Die klassischen WriterInnen der "Hip-Hop-Szene" kreierten in New York Ende der 60er Jahre die
ersten Graffitis mit ihren eigenen individuellen Namenszügen. "In unserer Gesellschaft hat die
Unterschrift eine wichtige Bedeutung: Sie ist Stellverter für die Person selbst. Wenn man einen
Namen überdimensioniert auf getaggte Weise an der Wand sieht, wird verständlich, dass weitere
Dimensionen außer eines ´Ich war hier´- Statements hinter den Taggs der WriterInnen stecken: Werte
wie Individualität, Respekt und Anerkennung eines Menschen spiegeln sich in einem Schriftzug und
seiner besonderen Gestaltung wider.
GraffitiwriterInnen sind in Gruppen organisiert. Das primäre Ziel ist es, möglichst viel Aufmerksamkeit
zu erlangen, was sie durch das Verbreiten ihrer persönlichen Tags zusammen mit dem Crewnamen
überall in einer Stadt erreichen. Dadurch eigenen sie sich ihre Stadt an, besetzen sie sie ...",
analysiert Bauer.
"Die Graffiti sind dabei so ausgestaltet, dass es für Außenstehende schwer ist, sie zu entziffern oder
gar als Buchstaben zu erkennen. Nur in der Szene ist bekannt, wer sich hinter welchem Kürzel
verbirgt. Während die bloße Masse an Tags in einer Umgebung die Bekanntheit eines Sprayers
sichert, spielt die Qualität der Tags innerhalb der Szene eine wichtige Rolle. Ein Tag ist eine
Komposition, ein Logo für den Writer/die Writerin, dessen/deren Wert und Selbstbewusstsein sich
direkt in der Writingexpertise widerspiegeln."
Während der 70er Jahre entstand eine andersartige, bilderreiche, kreative Graffiti-Form: die Streetart.
Bauer zitiert Harald Naegeli, einen profilierten Vertreter dieser Kunstrichtung: "Beton, die Nudität des
Sichtbetons, seine Allgegenwärtigkeit und Brutalität, ist zu einer allgemeingültigen Norm geworden zum Ausdruck einer Gegenwartsästhetik.
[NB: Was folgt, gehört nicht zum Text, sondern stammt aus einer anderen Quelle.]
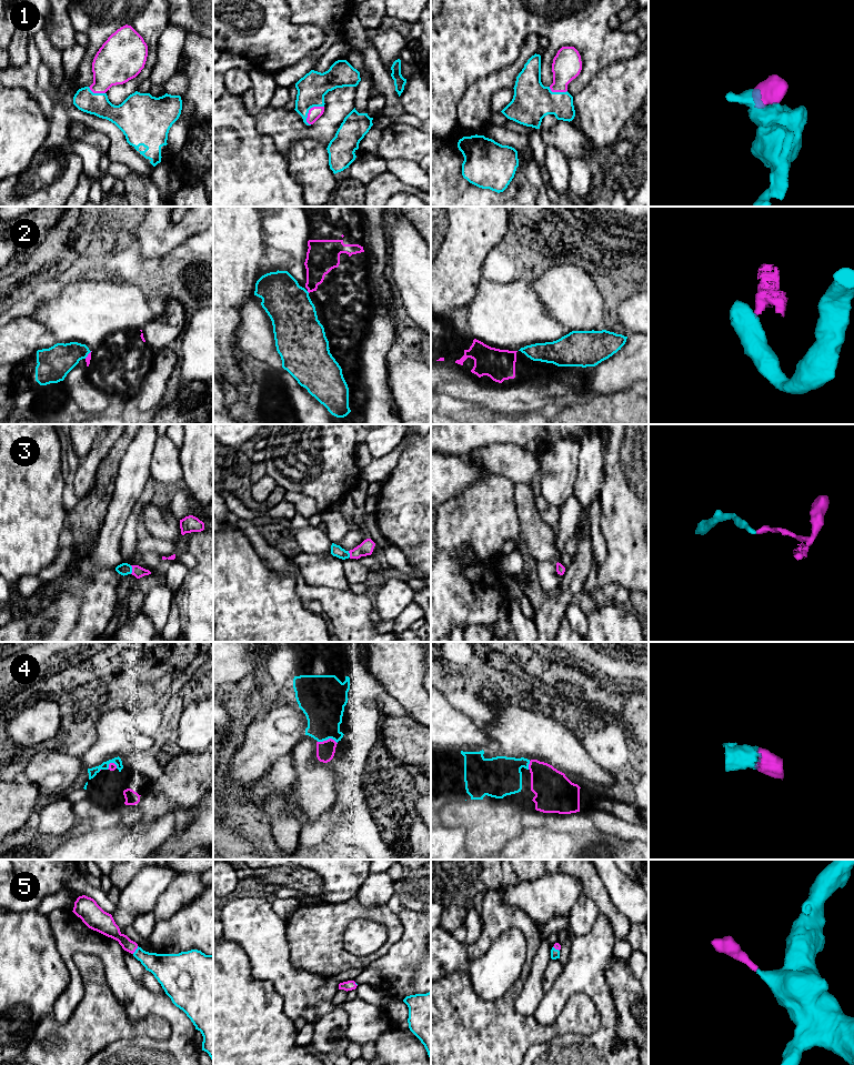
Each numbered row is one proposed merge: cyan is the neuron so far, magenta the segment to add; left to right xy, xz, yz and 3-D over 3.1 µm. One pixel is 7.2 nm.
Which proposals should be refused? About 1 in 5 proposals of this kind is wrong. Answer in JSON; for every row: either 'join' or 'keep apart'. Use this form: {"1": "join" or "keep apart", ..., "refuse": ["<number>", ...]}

Betonfassaden sind nicht einfach kalt und tot, sondern
plumpe, schwere Stirnen einer erstarrten Vernunft." Streetart will die ästhetische Unbewohnbarkeit
aufheben. "StreetartistInnen spielen mit dem Raum, mit seiner Bedeutung und Symbolik und
funktionieren diese durch ihre Werke um ..."
Daniela Bauer: Die ästhetische Wahrnehmung von Graffiti.